▶ _CONSIGNE 1_
Dans l'extrait choisi, relevez tous ceux que le texte désigne comme les « autres » sur qui s'exerce le besoin de pouvoir.
▶ _CONSIGNE 2_
Répondez d'après l'extrait choisi :
(a) Sous couvert de quoi a-t-on récemment eu recours à des tactiques répressives de contrôle social ?
(b) Aux côtés de quels mouvements les hommes et les garçons doivent-ils être associés, en tant qu'alliés, pour transformer les structures de pouvoir ?
(c) Sur quelles pratiques l'engagement final consiste-t-il à centrer le travail ?

*** EXTRAIT CHOISI

Nous assistons à une montée en puissance du militarisme et des gouvernements autoritaires dans le monde, avec un recours croissant à des tactiques répressives de contrôle social, récemment sous couvert d’enrayer la propagation du COVID-19, et à la violence armée contre les minorités comme moyen de consolider les régimes. Ces formes de pouvoir sur les personnes et la planète sont bien financées et incluent des mouvements anti-droits qui attaquent systématiquement l’égalité des sexes, les droits des femmes, les droits des personnes LGBTQI et la justice raciale. Pendant ce temps, l’échec de l’action climatique transformatrice se poursuit. Le temps du changement est venu.

Nous devons mieux comprendre comment les idéaux néfastes de la virilité, c’est-à-dire les masculinités qui incluent le besoin de pouvoir sur les autres – les « autres » étant souvent compris comme les femmes, les hommes moins puissants, les enfants et la nature – détruisent les moyens de subsistance et perpétuent la dégradation de l’environnement. Nous devons explorer et décortiquer davantage ces causes profondes de la crise climatique. Ce faisant, nous pourrons contribuer à renforcer les solutions futures et existantes pour l’adaptation et la résilience au changement climatique, en exposant les méfaits des masculinités patriarcales et en travaillant avec les hommes et les garçons en tant qu’alliés pour transformer les structures de pouvoir aux côtés des mouvements féministes, indigènes et de jeunesse pour le climat. Grâce à des approches féministes intersectionnelles qui sont responsables de notre planète et de toutes les femmes, les filles, les individus non-conformes au genre et les groupes marginalisés, nous nous engageons à centrer notre travail sur des pratiques basées sur les droits de l’homme et la transformation du genre.

******
*** DONNÉES SOURCES

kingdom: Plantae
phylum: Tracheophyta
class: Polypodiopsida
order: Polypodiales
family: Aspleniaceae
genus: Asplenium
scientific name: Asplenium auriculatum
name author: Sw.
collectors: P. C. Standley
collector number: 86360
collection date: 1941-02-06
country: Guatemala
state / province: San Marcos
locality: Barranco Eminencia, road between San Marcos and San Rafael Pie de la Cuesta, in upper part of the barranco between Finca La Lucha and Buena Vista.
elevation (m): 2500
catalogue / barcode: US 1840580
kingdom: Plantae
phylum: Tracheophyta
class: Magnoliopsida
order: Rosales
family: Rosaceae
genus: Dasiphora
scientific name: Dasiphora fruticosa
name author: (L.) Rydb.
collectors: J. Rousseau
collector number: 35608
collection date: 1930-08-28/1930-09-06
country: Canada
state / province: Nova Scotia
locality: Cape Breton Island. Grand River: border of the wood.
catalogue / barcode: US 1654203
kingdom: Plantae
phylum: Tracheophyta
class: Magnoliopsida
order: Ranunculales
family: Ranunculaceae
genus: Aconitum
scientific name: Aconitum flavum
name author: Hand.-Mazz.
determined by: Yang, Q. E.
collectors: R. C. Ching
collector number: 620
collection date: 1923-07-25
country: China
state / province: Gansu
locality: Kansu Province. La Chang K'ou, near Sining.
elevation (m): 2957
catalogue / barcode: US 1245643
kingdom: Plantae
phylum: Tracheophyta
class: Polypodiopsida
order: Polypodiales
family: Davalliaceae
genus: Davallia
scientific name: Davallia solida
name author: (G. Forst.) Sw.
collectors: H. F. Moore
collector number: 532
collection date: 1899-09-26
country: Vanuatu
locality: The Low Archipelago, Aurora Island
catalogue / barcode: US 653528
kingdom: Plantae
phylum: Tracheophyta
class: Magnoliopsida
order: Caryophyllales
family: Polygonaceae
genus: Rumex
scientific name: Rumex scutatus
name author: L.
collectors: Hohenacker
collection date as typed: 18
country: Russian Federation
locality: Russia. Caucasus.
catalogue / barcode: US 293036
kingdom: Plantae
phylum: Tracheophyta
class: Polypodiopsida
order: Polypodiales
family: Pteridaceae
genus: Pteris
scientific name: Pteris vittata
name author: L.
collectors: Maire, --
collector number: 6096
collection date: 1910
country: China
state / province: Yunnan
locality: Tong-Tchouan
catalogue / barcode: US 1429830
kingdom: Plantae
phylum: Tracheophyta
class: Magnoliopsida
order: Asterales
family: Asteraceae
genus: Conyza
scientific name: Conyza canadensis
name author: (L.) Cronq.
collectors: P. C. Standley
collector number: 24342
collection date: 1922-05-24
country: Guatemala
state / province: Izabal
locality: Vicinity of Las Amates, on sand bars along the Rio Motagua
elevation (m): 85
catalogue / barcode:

******

▶ _RÉPONSE ATTENDUE 1_
Les femmes, les hommes moins puissants, les enfants et la nature.

▶ _RÉPONSE ATTENDUE 2_
(a) D'enrayer la propagation du COVID-19.
(b) Les mouvements féministes, indigènes et de jeunesse pour le climat.
(c) Des pratiques basées sur les droits de l'homme et la transformation du genre.